> **BRIEF**
In the records below, reproduce each line verbatim, beginning with the line that contains "pose: elev=206.0 azim=323.4" and continuing through the line that contains "Dot at: (258, 309)". Omit the pictures from your answer.

> **LISTED RECORDS**

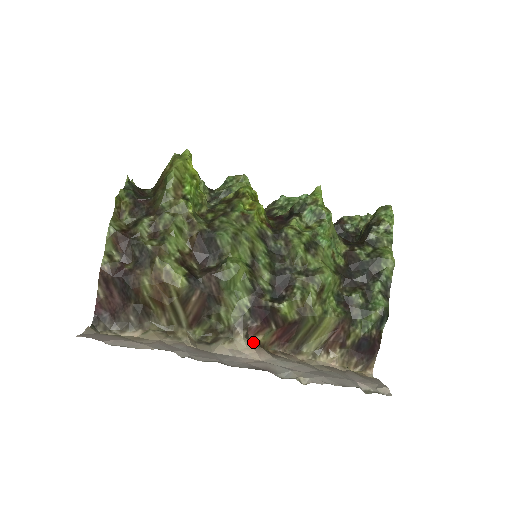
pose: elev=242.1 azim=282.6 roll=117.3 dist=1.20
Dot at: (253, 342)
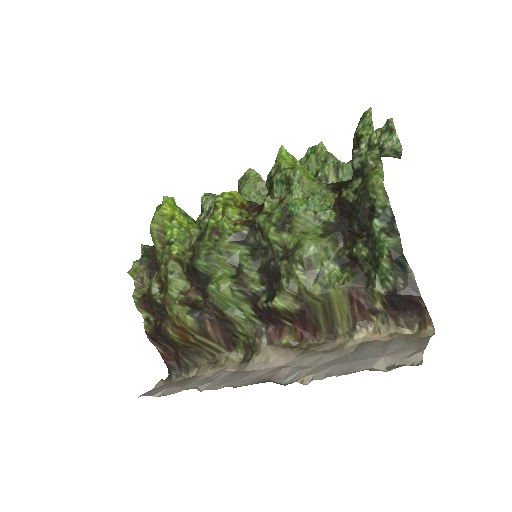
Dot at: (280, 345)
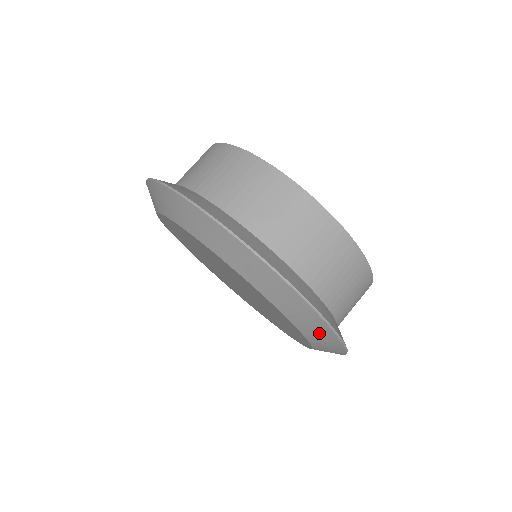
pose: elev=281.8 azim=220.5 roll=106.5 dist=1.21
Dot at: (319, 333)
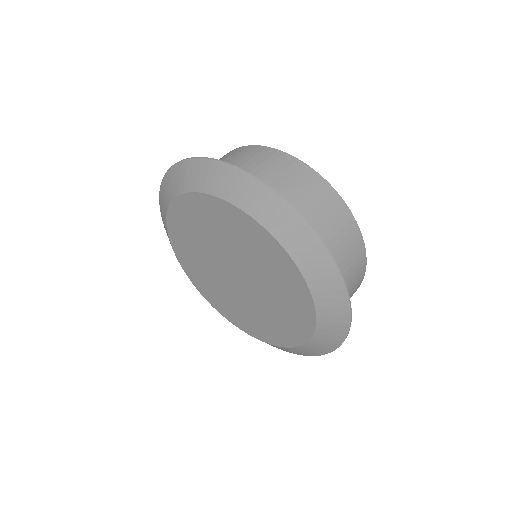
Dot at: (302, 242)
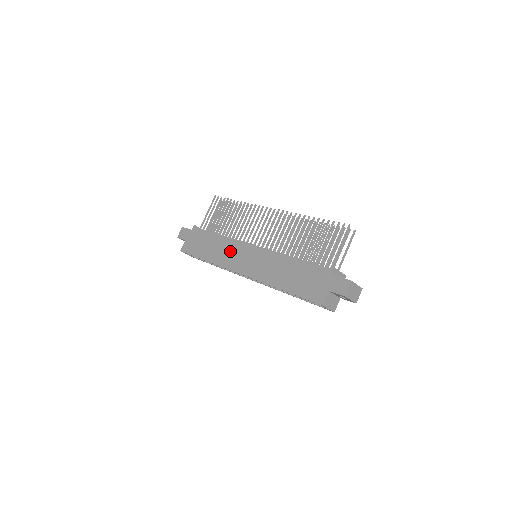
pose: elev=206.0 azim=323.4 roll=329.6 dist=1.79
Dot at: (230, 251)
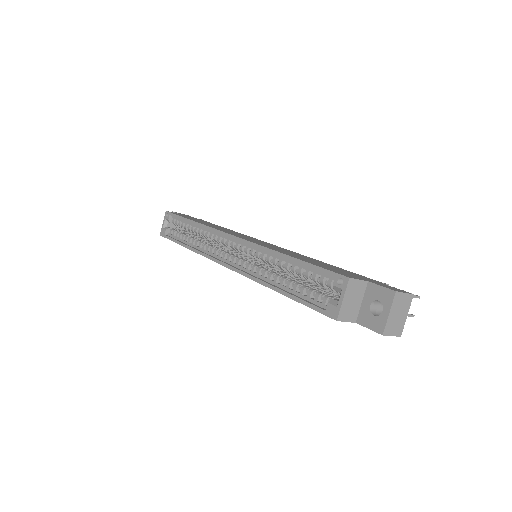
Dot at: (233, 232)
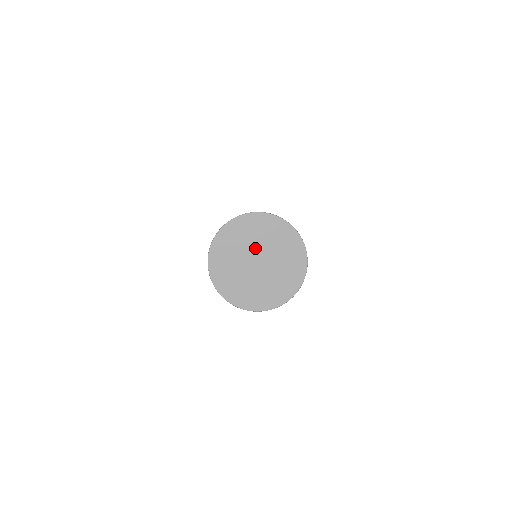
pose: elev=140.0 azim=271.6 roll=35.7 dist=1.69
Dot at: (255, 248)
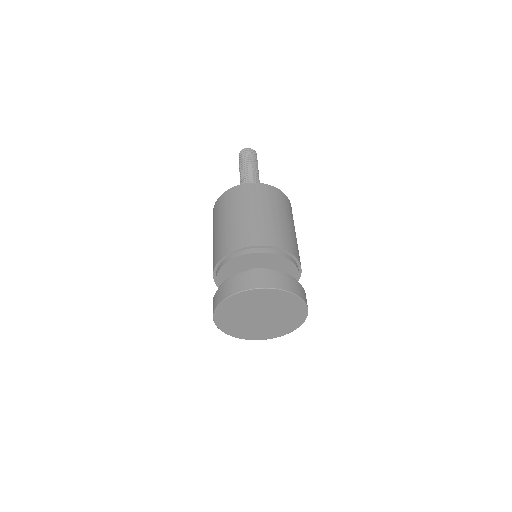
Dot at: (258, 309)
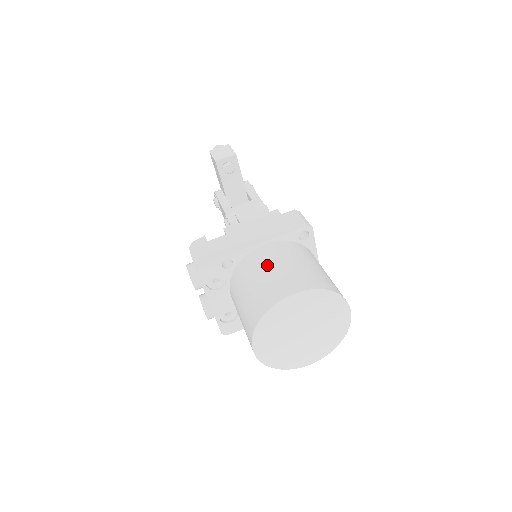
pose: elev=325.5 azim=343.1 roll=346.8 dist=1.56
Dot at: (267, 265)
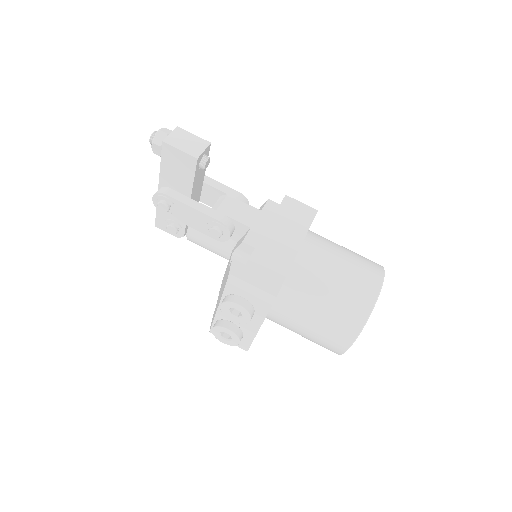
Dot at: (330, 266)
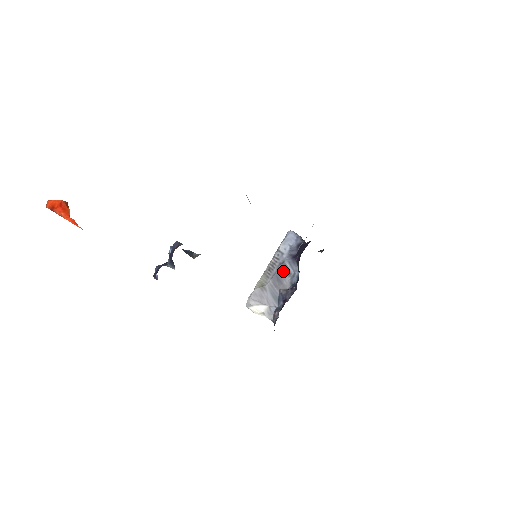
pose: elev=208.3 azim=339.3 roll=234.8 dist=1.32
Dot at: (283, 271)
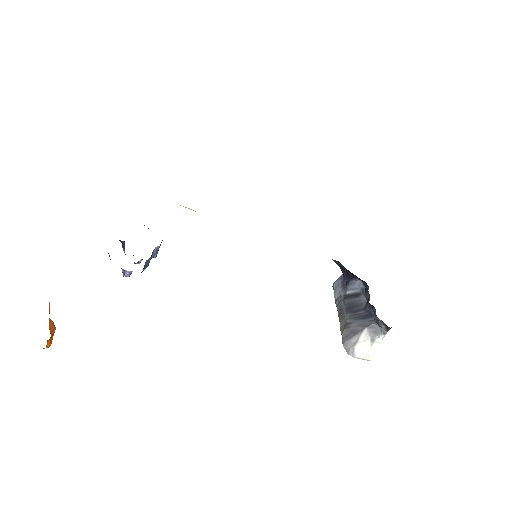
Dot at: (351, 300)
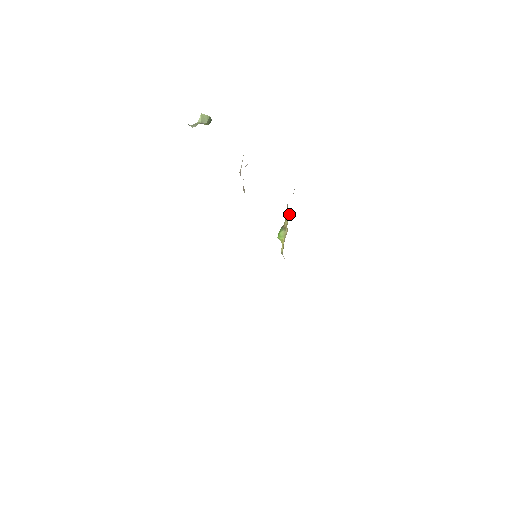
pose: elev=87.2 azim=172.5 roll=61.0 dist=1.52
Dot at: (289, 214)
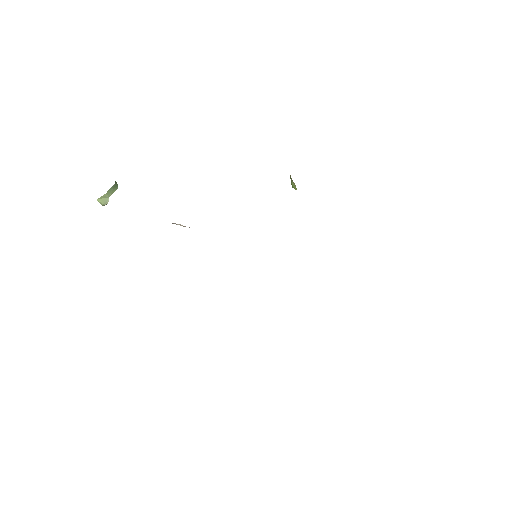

> **EXPECTED ANSWER**
pose: elev=206.0 azim=323.4 roll=329.6 dist=1.79
Dot at: (230, 251)
Dot at: (233, 232)
pose: elev=140.0 azim=271.6 roll=35.7 dist=1.69
Dot at: (255, 248)
Dot at: (258, 309)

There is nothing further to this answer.